Additionally, OpenAI has launched a demo page where developers can experiment with these models on OpenAI.fm. This initiative also includes the Agents SDK, which enables developers to transform text-based agents into voice agents, enabling a broader application of AI voice technology.

In a related domain, Christian Winkler, a cover author for the new iX magazine, shared insights on the growing importance of small language models (SLMs). In an interview also published on March 21, he expressed that smaller models do not automatically mean lower performance. He stated, "Everyone is talking about large language models, but less is said about their smaller variants." According to Winkler, SLMs with four billion parameters or less can excel in summarizing text or function as generative components of retrieval-augmented generation (RAG) models.

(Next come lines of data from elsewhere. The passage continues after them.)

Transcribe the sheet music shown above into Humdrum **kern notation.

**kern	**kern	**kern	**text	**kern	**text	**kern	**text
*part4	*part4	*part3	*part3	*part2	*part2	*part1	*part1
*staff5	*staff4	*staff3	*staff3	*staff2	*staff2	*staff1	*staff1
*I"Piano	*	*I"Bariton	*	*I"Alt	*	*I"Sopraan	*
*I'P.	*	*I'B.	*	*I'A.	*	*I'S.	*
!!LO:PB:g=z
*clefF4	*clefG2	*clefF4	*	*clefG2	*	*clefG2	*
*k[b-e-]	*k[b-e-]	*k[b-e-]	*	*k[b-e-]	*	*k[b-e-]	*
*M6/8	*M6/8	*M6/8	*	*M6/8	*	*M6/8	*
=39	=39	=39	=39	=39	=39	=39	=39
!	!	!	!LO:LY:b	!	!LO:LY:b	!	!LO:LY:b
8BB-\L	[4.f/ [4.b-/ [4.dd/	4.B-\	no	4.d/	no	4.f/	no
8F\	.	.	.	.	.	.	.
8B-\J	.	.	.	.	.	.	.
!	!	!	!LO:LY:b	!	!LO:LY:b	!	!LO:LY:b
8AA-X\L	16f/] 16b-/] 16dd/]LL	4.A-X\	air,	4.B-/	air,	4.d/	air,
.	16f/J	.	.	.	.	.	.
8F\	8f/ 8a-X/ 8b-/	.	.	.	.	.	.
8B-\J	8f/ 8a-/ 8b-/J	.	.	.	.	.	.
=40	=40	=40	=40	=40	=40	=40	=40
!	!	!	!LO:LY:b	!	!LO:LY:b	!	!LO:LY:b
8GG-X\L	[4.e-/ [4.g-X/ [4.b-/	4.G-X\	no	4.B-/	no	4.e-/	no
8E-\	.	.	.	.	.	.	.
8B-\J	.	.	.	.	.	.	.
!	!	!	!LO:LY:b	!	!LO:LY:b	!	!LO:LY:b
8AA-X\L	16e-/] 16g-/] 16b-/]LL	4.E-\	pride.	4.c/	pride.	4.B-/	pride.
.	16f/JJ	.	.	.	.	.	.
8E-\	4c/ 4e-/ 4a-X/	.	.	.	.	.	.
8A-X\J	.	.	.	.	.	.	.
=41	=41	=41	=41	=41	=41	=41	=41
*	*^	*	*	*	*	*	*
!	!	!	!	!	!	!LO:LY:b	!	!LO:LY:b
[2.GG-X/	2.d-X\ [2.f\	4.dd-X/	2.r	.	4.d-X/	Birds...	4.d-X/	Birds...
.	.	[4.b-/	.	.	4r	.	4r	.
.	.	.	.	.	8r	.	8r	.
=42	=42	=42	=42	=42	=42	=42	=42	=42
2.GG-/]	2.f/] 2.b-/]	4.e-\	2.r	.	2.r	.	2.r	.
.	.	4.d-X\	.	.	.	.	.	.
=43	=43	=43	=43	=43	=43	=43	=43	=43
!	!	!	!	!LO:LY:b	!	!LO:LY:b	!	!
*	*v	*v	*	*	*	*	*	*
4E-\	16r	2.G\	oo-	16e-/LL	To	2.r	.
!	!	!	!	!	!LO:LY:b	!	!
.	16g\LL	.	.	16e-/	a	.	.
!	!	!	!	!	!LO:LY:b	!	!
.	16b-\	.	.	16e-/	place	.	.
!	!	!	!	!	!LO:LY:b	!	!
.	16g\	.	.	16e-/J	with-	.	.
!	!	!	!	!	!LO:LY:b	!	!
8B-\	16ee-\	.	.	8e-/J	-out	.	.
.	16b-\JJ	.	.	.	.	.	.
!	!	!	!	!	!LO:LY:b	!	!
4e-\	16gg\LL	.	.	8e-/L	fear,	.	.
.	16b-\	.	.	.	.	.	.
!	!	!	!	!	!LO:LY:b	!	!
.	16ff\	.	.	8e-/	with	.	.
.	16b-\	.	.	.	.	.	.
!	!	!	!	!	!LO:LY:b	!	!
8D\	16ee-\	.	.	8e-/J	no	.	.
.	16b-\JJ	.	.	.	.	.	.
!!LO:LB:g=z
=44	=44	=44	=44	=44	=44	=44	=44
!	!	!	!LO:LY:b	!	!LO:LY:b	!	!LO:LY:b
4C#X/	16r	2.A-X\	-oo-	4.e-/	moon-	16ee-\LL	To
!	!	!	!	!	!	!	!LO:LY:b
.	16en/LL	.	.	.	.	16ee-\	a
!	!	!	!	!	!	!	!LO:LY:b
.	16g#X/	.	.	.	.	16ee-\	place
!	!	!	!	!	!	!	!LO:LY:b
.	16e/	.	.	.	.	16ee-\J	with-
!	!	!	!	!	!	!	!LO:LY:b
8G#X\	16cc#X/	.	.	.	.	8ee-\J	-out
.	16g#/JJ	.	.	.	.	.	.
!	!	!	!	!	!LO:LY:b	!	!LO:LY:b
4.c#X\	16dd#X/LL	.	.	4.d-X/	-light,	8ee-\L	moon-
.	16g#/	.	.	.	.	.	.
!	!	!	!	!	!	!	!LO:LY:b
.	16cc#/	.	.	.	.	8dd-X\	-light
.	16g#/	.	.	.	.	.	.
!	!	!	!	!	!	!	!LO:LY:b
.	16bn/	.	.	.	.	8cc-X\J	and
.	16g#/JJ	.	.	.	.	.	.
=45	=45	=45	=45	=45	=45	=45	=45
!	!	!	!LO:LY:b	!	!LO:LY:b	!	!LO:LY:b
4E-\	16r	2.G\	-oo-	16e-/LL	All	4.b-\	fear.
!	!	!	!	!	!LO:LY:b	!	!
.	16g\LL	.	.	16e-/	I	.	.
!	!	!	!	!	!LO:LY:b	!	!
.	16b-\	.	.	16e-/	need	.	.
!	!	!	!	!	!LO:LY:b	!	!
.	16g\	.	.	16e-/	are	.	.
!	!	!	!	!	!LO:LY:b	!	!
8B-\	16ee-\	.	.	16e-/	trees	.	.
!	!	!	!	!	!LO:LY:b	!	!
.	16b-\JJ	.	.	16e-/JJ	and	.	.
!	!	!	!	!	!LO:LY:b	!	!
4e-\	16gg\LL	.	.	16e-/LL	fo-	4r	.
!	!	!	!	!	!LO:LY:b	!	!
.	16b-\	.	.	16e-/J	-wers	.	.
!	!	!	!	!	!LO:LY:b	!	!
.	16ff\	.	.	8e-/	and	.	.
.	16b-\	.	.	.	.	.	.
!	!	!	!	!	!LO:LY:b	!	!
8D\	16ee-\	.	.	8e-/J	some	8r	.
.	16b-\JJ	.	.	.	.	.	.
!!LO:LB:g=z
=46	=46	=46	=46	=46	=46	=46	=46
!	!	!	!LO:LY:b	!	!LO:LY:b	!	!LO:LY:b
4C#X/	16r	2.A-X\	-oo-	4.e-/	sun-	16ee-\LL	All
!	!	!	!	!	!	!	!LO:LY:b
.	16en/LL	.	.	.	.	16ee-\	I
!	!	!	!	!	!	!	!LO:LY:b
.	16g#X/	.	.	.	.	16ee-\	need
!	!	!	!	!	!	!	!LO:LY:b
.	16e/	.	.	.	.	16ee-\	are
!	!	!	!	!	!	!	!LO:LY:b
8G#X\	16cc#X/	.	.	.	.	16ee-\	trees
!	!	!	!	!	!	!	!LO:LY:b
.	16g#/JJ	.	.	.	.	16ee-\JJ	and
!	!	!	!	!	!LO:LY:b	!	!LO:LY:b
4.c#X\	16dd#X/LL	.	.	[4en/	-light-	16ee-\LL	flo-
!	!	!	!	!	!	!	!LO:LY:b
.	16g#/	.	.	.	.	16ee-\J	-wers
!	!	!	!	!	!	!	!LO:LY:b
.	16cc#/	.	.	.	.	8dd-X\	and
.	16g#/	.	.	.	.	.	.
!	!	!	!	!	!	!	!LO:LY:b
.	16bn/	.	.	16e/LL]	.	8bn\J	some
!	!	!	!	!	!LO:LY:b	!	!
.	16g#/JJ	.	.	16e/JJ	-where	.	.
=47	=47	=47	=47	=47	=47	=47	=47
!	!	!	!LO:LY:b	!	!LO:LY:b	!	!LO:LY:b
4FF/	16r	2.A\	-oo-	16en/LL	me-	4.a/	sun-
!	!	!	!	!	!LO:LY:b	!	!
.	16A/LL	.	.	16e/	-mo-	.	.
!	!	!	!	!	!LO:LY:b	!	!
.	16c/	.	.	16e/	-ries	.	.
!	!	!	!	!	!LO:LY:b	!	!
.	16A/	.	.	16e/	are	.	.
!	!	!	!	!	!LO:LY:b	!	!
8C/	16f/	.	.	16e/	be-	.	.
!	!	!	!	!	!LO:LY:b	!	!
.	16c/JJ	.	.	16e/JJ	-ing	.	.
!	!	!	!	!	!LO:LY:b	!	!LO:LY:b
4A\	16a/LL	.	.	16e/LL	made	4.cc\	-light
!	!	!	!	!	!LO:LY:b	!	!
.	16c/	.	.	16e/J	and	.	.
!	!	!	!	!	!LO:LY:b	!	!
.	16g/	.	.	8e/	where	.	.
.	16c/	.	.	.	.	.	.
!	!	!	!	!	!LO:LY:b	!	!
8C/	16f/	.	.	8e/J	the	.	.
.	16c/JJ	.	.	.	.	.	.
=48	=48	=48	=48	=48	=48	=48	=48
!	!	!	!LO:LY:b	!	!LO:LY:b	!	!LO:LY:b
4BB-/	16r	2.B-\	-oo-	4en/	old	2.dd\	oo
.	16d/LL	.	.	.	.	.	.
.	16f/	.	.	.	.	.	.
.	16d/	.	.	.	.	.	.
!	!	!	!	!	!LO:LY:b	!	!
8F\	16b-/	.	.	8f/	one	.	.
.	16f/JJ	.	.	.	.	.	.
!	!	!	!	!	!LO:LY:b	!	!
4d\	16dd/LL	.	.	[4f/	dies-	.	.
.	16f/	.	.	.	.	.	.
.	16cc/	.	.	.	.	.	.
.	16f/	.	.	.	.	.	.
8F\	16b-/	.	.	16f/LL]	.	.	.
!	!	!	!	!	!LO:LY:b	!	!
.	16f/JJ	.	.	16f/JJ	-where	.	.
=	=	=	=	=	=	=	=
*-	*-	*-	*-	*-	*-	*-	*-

Winkler delineated the potential for SLMs to operate effectively on consumer laptops. He noted, "As soon as you want to work without a GPU, you should quantize the models." This process allows laptops to generate text at remarkable speeds, sufficient for most applications, solidifying the practicality of deploying SLMs in various environments.

However, not all is ideal with SLMs. Winkler highlighted a notable disadvantage: the tendency of these models to struggle with hallucinations—instances where the model generates incorrect or misleading information due to a limited knowledge base. He explained, "Small models are at a disadvantage when it comes to so-called hallucinations," accentuating the need for careful prompting and validation of outputs.

Both OpenAI’s new features and Winkler’s comments underscore a significant evolution in AI capabilities. As larger models continue to dominate discussions around capabilities, these developments remind users that smaller, specialized models can be just as effective in certain contexts.

Readers eager to delve deeper into the possibilities and limitations of small language models, as well as the advancements in AI tools for local operations, can find a comprehensive overview in the latest issue of iX, available now in stores or online. The April issue not only explores these themes but also engages with opportunities and challenges present in the current IT landscape. Those interested in contributing suggestions on relevant topics are encouraged to reach out or comment in the magazine's forum.

This unique intersection of small models and advanced transcription technology could revolutionize various applications ranging from customer service to content generation, fostering an era where AI can seamlessly integrate into daily operations.